Environment Variable | Example | Description |
---|---|---|
LOG_LEVEL |
info |
Log level to start the crawler with. Has to be one of debug , info , warn , error . If unset, the crawler won't output anything. |
DISCOVERY_INTERVAL |
30 |
The interval (in seconds) that the crawler will wait before trying to crawl a bot again in the discovery loop. Defaults to 300s if unset. |
TRACKING_INTERVAL |
30 |
The interval (in seconds) that the crawler will wait before trying to crawl a bot again in the tracking loop. Defaults to 300s if unset. |
DISCOVERY_REMOVE_INTERVAL |
300 |
The interval (in seconds) that a bot is allowed to be unresponsive or benign before the crawler will remove it from the discovery loop. Defaults to 900s if unset. |
TRACKING_REMOVE_INTERVAL |
300 |
The interval (in seconds) that a bot is allowed to be unresponsive or benign before the crawler will remove it from the tracking loop. Defaults to 900s if unset. |
DISCOVERY_WORKER_COUNT |
1000 |
The number of worker Go routines the crawler will start for crawling bots in the discovery loop. Defaults to 10000 if unset. |
TRACKING_WORKER_COUNT |
1000 |
The number of worker Go routines the crawler will start for crawling bots in the tracking loop. Defaults to 10000 if unset. |
FINDPEER_WORKER_COUNT |
10 |
The number of worker Go routines the crawler will start for crawling bots in the find-peer loop. Defaults to 100 if unset, will be ignored if the crawler implementation does not implement the find-peer loop. |
BMS_SERVER |
localhost:8083 |
The BMS server to send the crawled bot replies, edges and failed tries to. If unset, the crawler won't connect to a BMS server; has to be provided together with BMS_MONITOR , BMS_AUTH_TOKEN and BMS_BOTNET . |
BMS_MONITOR |
some-monitor |
The monitor ID to authenticate as. Has to exist in the database of the used BMS server. If unset, the crawler won't connect to a BMS server; has to be provided together with BMS_SERVER , BMS_AUTH_TOKEN and BMS_BOTNET . |
BMS_AUTH_TOKEN |
AAAA/some+example+token/AAAAAAAAAAAAAAAAAAA= |
The auth token to use for authentication. Has to be exactly 32 base64-encoded bytes. If unset, the crawler won't connect to a BMS server; has to be provided together with BMS_SERVER , BMS_MONITOR and BMS_BOTNET . |
BMS_BOTNET |
some-botnet |
The botnet ID to send data for. Has to exist in the database of the used BMS server. If unset, the crawler won't connect to a BMS server; has to be provided together with BMS_SERVER , BMS_MONITOR and BMS_AUTH_TOKEN . |
BMS_CAMPAIGN |
some-campaign |
The campaign ID to send data for. Has to exist in the database of the used BMS server. Is ignored if provided without BMS_SERVER , BMS_MONITOR , BMS_AUTH_TOKEN and BMS_BOTNET . |
BMS_CRAWLER_PUBLIC_IP |
198.51.100.1 |
The public IP address that the crawler is reachable under. Is ignored if provided without BMS_SERVER , BMS_MONITOR , BMS_AUTH_TOKEN and BMS_BOTNET . |
All environment variables are optional.
By default the crawler will start without a BMS connection and with defaults where necessary.
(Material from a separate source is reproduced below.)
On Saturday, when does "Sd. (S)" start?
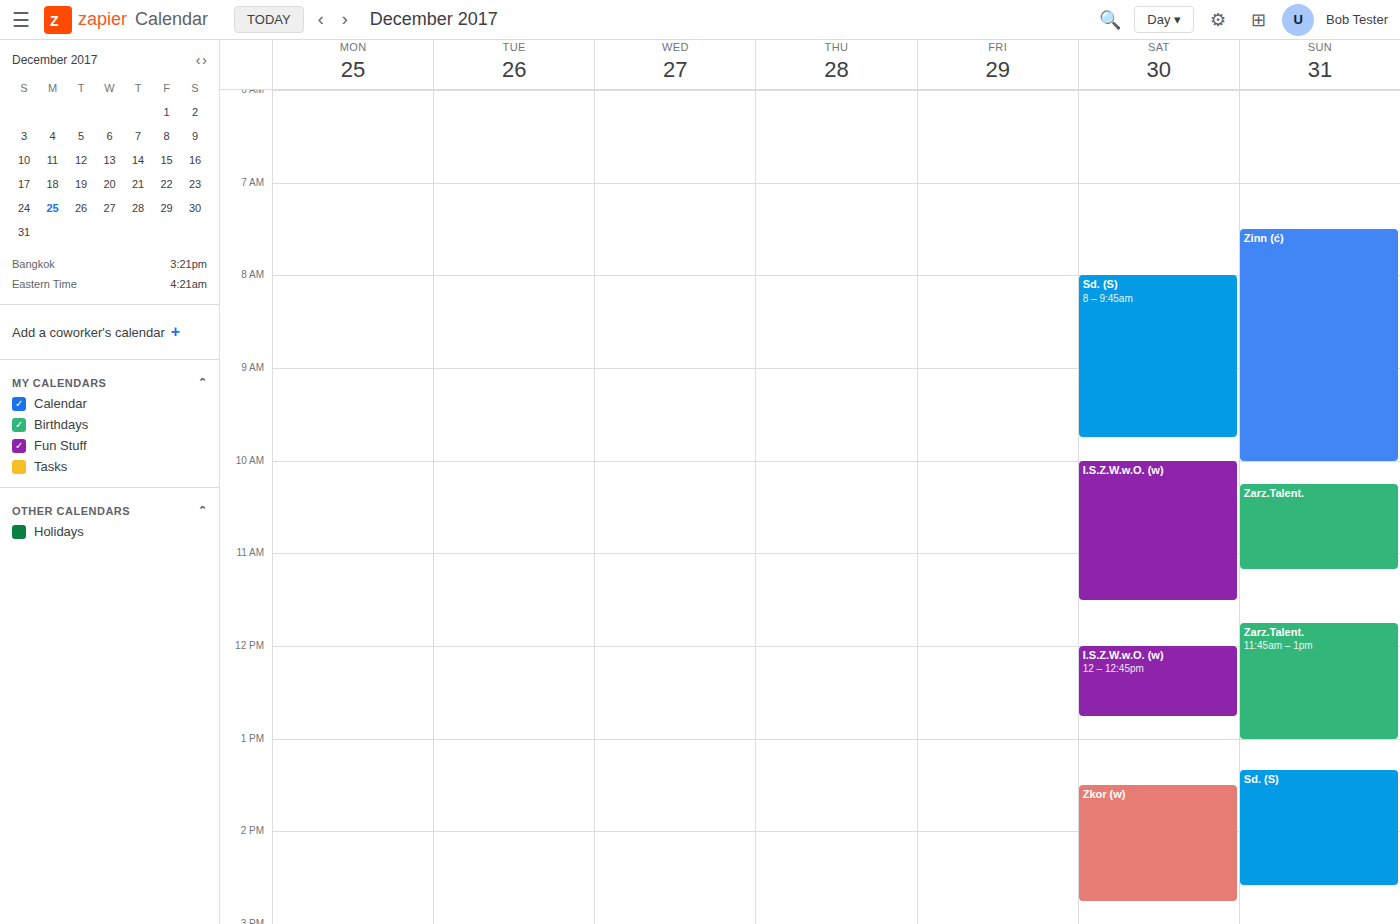
8:00 AM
Please note that especially the BMS options BMS_SERVER
, BMS_MONITOR
, BMS_AUTH_TOKEN
and BMS_BOTNET
have to be provided as a group (while BMS_CAMPAIGN
and BMS_CRAWLER_PUBLIC_IP
are optional, but can only used if the other four options are set).
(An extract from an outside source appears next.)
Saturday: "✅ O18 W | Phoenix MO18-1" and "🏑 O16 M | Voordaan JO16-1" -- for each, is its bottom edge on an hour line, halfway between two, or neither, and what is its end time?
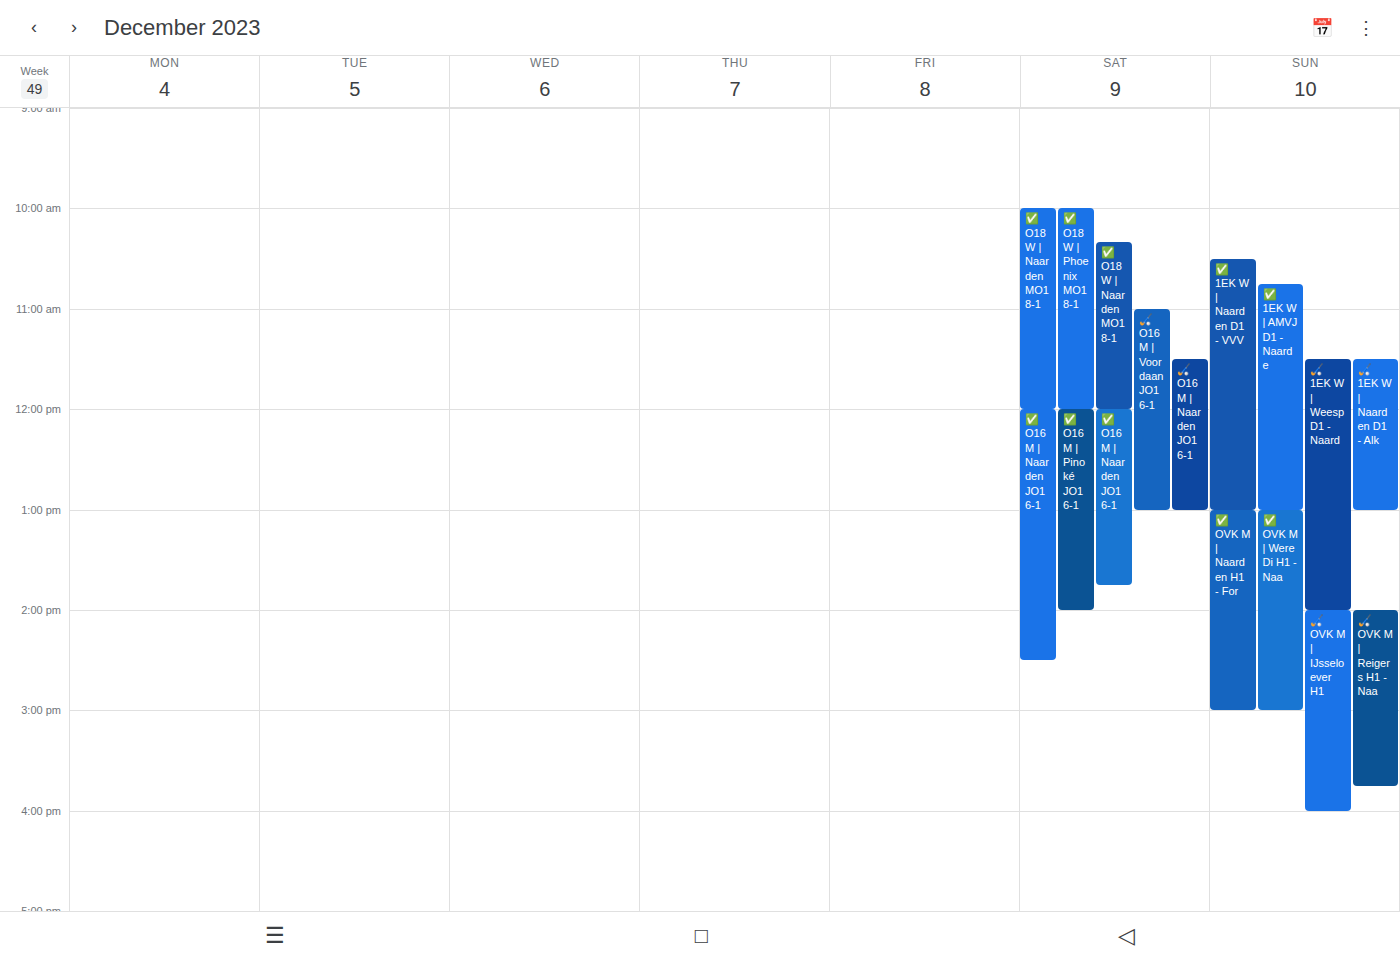
"✅ O18 W | Phoenix MO18-1": 12:00 PM, exactly on the 12 PM line. "🏑 O16 M | Voordaan JO16-1": 1:00 PM, exactly on the 1 PM line.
The basecrawler module also provides a function to parse a CSV file (commonly peerlist.csv
) so that it can be passed to the basecrawler constructor.
The CSV file has just one column (IP address with port, e.g. 192.0.2.1:45678
) without header.
Since not all crawlers need an up-to-date peerlist to bootstrap the crawler, it might not be needed to provide a peerlist for a crawler.